Старение создаёт ситуацию двух параллельных путей. Словно происходит раздвоение поезда, и вот ты едешь в том же направлении, но в соседнем вагоне. Впритык, даже с возможностью заходить в параллельный вагон, но твой всё-таки другой. В параллельном вагоне может быть лучше, может быть хуже, намного хуже, но это уже не твой мир, не твоё будущее. Там, может, скончаются в страшных муках от глобального поджаривания астероидом, а ты всего лишь шмякнешься с тромбом. Но твой тромб это твой путь, а их поджаривание уже не твой. На самых любимых людей глядишь несколько остранённо. Конечно, возможен какой-то общий облом, но это ж редкость. Кстати, вполне возможно, что соседний вагон едет в очень приятное будущее. Скорее всего, просто будет по-разному: меньшинство прорвётся куда-то наверх, большинство посерединке или сползёт. Неважно: важно, что это свободно от тебя, без тебя.
Правда, вера говорит, что раздвоение и отстранение не вечны. После раздвоения будет — нет, не воссоединение, а свобода, но уже совсем другая, не свобода в поезде, а свобода в поле.

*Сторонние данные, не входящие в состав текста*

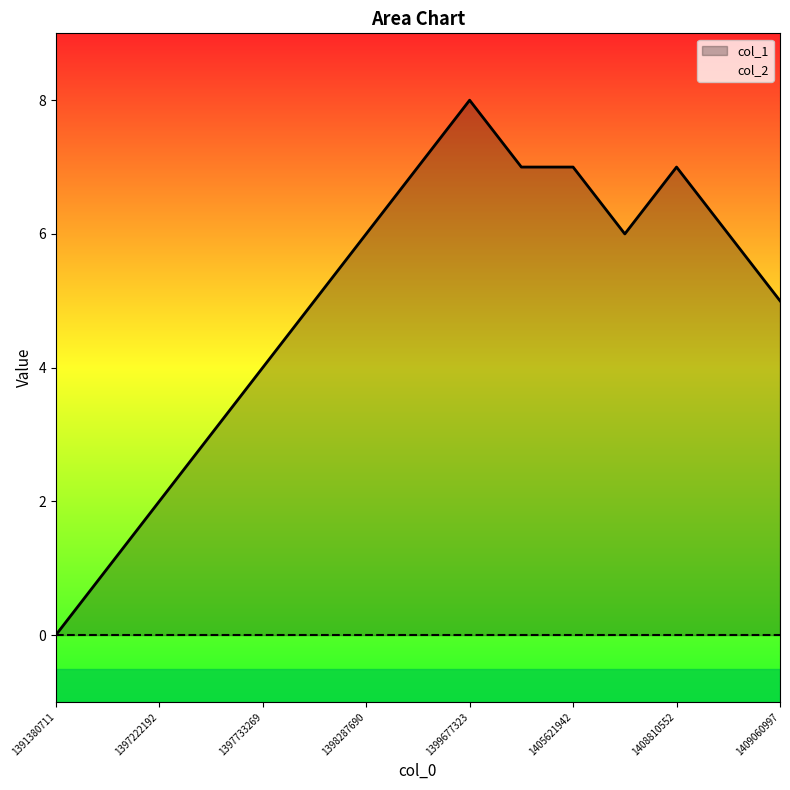

Does the chart display data point markers on the line(s)?

No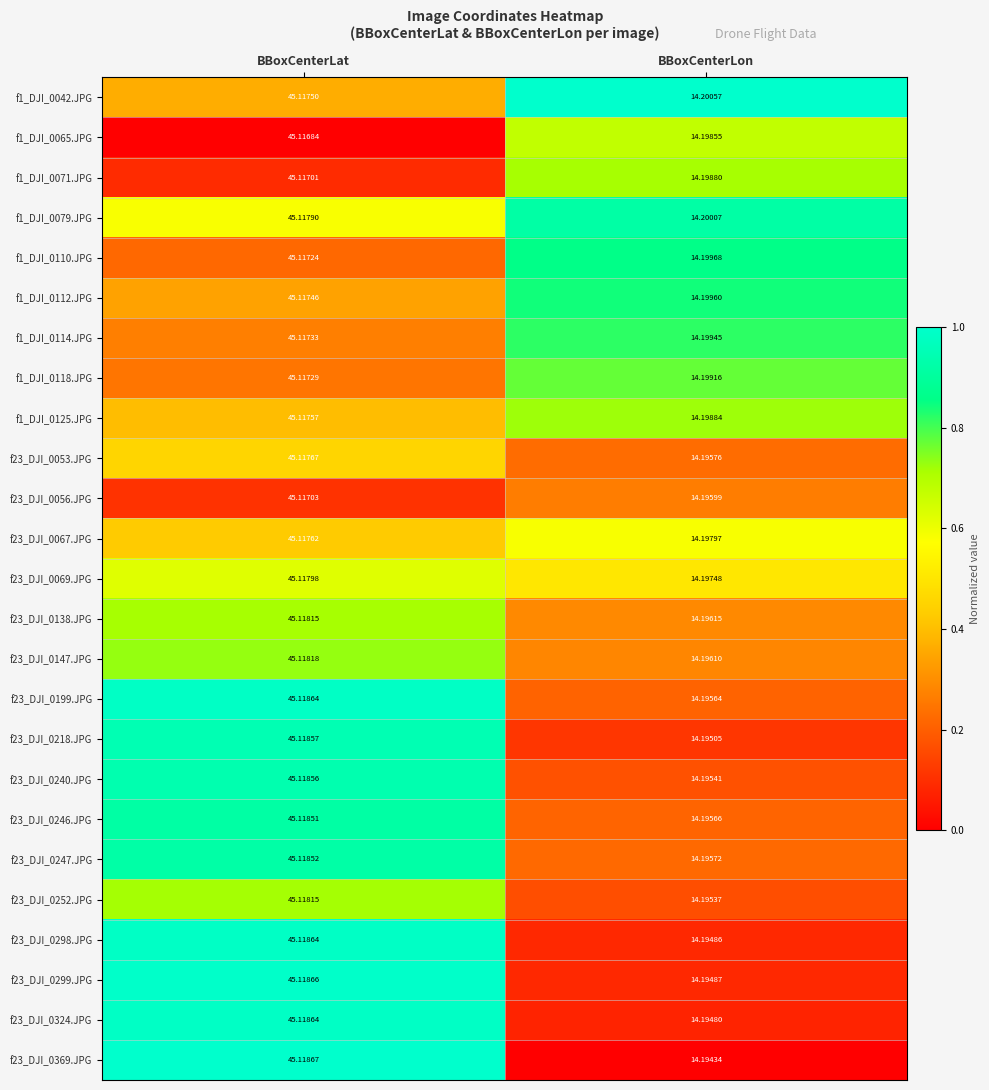

Which category has the highest value in the f1_DJI_0065.JPG series?

BBoxCenterLat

Дистанцирование явление нейтральное, оно может использоваться по-разному. Старость дистанцируется, отстраняется? Не сама по себе старость, а старческие слабости. Так слабости бывают и не у старости, так что есть и детское дистанцирование, и дистанцирование больных.
Толстой гениально описал предсмертное дистанцирование умирающего (князя Андрея).
Корчак весело описал старческий маразм романовых, габсбургов, гогенцоллернов в «Короле Матиуше»: парламент из детей это всего лишь замаскированный парламент из старичья; в начале ХХ века были популярны открытки, где дети изображали военных, политиков и прочих взрослых идиотов.
Только ювенократии не бывает, разве что в сатирах вроде «Матиуша» или «Повелителя мух», а геронтократия бывает.ёрд «Будьте как дети» бодрит, «будьте как старики», даже если бы кто-то брякнул, не проканало бы. Прогресс твёрдо настаивает на возрастном потолке для начальства: чем выше пост, тем ниже потолок. Властолюбие же найдёт оправдание любому своему возрасту. Молодой удав сильнее старого удава (опять гениальное же Искандера «Кролики и удавы»), но когда молодой удав состарится, окажется, что он мудрее. Слабость тела компенсируется (якобы) — как слепота Гомера якобы породила его поэтические прозрения, хотя на самом деле гомеров среди слепых так же мало, как среди зрячих, то есть вообще нет. Один он был, Гомер, и второму не бывать. Сильная сторона старости вовсе не в её слабостях, которые якобы старость как-то сублимирует-компенсирует. А в чём сильная сторона старости? Да ни в чём, разумеется! И у юности нет сильных сторон, и у зрелости. Сила вообще — не тот критерий, по которому надо судить о жизни человеческой.